The Bank said it had been asked to repair services in the water, energy and transport sectors and, in cooperation with the International Monetary Fund, to help prepare the country's budget and restore the banking sector.

"We are ready to support the people in Libya," World Bank Managing Director Sri Mulyani Indrawati said. "Our experts have started coordinating with their partners already and we are moving fast to begin work."

The World Bank's sister organization, the IMF, on Saturday said it had endorsed the rebel transitional council and would send a team to Libya as soon as security permits.

The recognition of the former rebel forces as Libya's official government by the IMF and World Bank are usually seen as a sign for donors and investors to engage with a country and should reassure them of independent oversight.

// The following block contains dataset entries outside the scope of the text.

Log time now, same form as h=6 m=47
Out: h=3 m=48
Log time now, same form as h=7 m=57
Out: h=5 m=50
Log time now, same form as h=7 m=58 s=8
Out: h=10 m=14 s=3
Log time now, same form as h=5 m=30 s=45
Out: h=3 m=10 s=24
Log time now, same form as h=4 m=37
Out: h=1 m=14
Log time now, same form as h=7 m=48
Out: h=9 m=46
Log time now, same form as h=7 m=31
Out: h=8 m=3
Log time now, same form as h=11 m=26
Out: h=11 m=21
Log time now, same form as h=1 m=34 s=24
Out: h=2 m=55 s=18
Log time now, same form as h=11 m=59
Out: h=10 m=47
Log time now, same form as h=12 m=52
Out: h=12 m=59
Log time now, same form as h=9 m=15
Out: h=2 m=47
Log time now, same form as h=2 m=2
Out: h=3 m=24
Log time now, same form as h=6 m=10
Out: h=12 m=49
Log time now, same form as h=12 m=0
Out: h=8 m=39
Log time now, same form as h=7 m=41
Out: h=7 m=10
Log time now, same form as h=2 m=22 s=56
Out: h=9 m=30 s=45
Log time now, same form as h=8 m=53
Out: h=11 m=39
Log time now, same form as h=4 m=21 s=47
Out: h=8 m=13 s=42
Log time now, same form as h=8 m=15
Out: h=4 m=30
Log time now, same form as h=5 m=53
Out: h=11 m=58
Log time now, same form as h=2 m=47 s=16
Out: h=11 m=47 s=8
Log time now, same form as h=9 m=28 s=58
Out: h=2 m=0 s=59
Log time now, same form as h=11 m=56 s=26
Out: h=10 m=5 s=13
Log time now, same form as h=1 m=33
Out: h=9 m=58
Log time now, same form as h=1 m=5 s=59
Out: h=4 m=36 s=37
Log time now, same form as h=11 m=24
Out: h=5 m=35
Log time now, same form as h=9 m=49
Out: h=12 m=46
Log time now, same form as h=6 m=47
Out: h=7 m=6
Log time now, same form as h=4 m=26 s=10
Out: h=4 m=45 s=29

Indrawati said in response to concerns expressed by the Libyan authorities with whom the Bank has met, special attention would be paid to accountability and transparency in the rebuilding phase.

While rebel forces have overrun the capital Tripoli, several parts of the south and three major towns -- Bani Walid, Sirte and Sabha -- are still controlled by forces loyal to Muammar Gaddafi.

Libya's problems are unique because after four decades of Gaddafi's personalized rule, it does not have a regular state structure and state services were poorly run.

There were attempts under Gaddafi to modernize the oil-based economy and government services by passing laws to attract new investment but much of the effort was wasted.

Analysts have said the new transitional council will need to move quickly to show Libya can be more than just an oil-revenue dependent country.